Assoc Prof Johnson explained, “The whole point was to show the students a side of Bali they would never see or experience as tourists, and to show them how dance is so important to the way the Balinese understand themselves. The trip gave them an invaluable opportunity to immerse themselves in the lives and beliefs of the Balinese.”

Chai Jia Xin, a third-year NUS Nursing student observed, “After watching several Balinese performances during the trip, I discovered that their style of art feels more intimate. Unlike seats in a theatre, the audience is seated on the ground with nothing physically separating the performers and the audience. The gamelan musicians also laughed at jokes or spoke to each other while the show was ongoing. It was an eye-opening and wonderful experience.”

Offering another perspective, FASS fourth-year student Timothy Timuari shared, “Almost all of us have no experience in traditional dance. I chose to take SE2224 because it exposed me to ethnography.

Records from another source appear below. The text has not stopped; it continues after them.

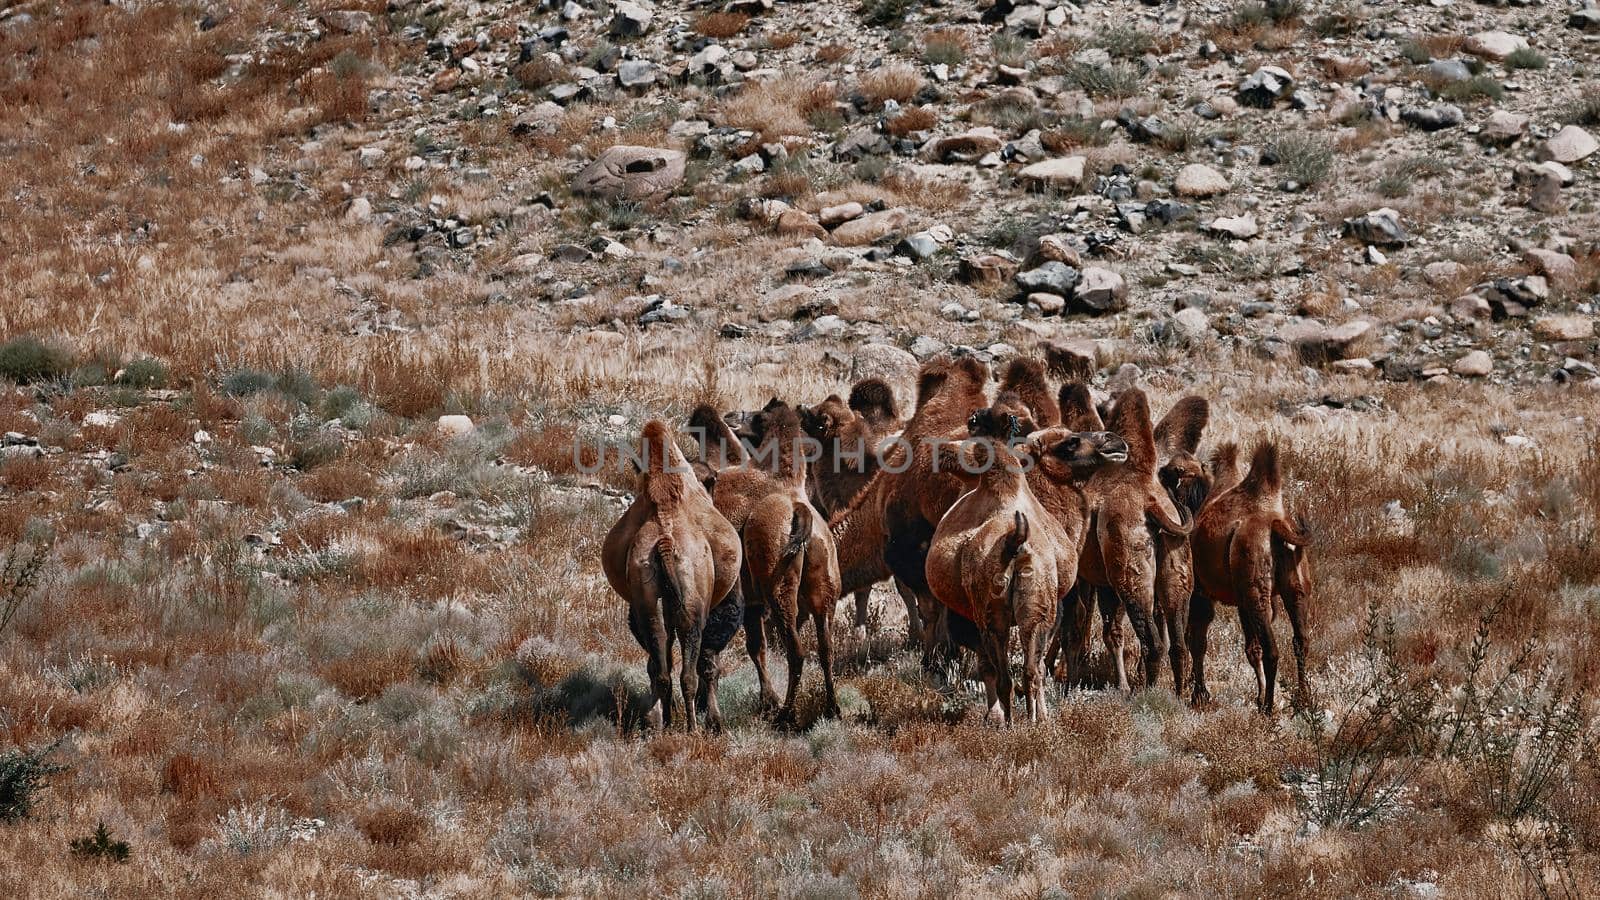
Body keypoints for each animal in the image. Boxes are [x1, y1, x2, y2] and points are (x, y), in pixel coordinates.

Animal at [604, 419, 742, 730]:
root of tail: (664, 542)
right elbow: (709, 661)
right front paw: (714, 720)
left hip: (647, 598)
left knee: (660, 663)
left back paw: (657, 722)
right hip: (692, 602)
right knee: (689, 666)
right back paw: (692, 727)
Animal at [691, 398, 844, 720]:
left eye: (759, 415)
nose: (732, 416)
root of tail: (800, 511)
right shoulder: (751, 600)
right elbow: (756, 647)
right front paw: (766, 700)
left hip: (778, 580)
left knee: (796, 651)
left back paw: (786, 714)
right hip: (825, 579)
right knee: (826, 647)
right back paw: (832, 708)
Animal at [1190, 438, 1312, 711]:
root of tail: (1276, 523)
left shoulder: (1201, 590)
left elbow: (1198, 641)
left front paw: (1199, 696)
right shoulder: (1240, 600)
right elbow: (1251, 648)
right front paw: (1257, 696)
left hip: (1255, 585)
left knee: (1272, 649)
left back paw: (1268, 708)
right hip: (1294, 582)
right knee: (1301, 640)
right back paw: (1303, 700)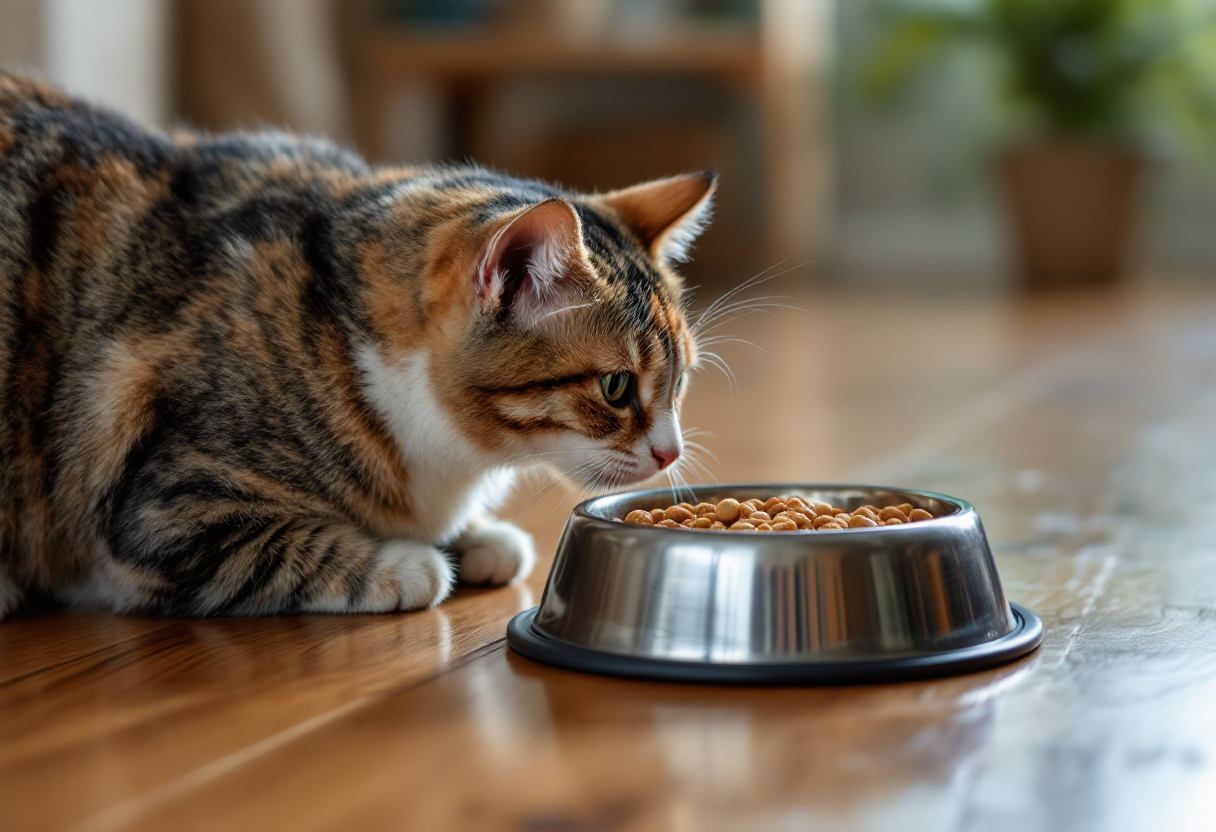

By fully immersing myself in a Balinese village with the folks there, I experienced so much about Balinese culture and learnt quite a bit about life. This is not something that readings can teach.”

A unique course that offers important lessons

The sound of appreciative applause from a 280-strong audience rang loud and clear as Sutasoma came to a moving close. From the stands, it was apparent that the student performers as well as the rest of the cast enjoyed themselves throughout the three-hour spectacle. Indeed, the production was a truly collaborative one as it not only involved alumni from the Department of Southeast Asian Studies but also professional dancers and musicians from the Balinese dance and music community in Singapore and Bali.

This cross-cultural experience was not lost on anthropology exchange student Pablo López Basurco who played the role of the elephant-headed demon or Gajah Waktra. “If you’d asked me in August, I would never have thought I would travel to Bali to learn how to dance and perform in Singapore. I study in the Netherlands and I could never imagine a project like this taking place there. This is truly a unique experience.”

Assoc Prof Johnson shared, “With this class, I wanted to show students that dance is just as relevant a subject as any of the other disciplines. To dance is to be human and the SE2224 course not only teaches us important things about our bodies, our mind and our community. It also teaches us about happiness, respect and patience. These are precious lessons that my students will carry with them long after their university days.”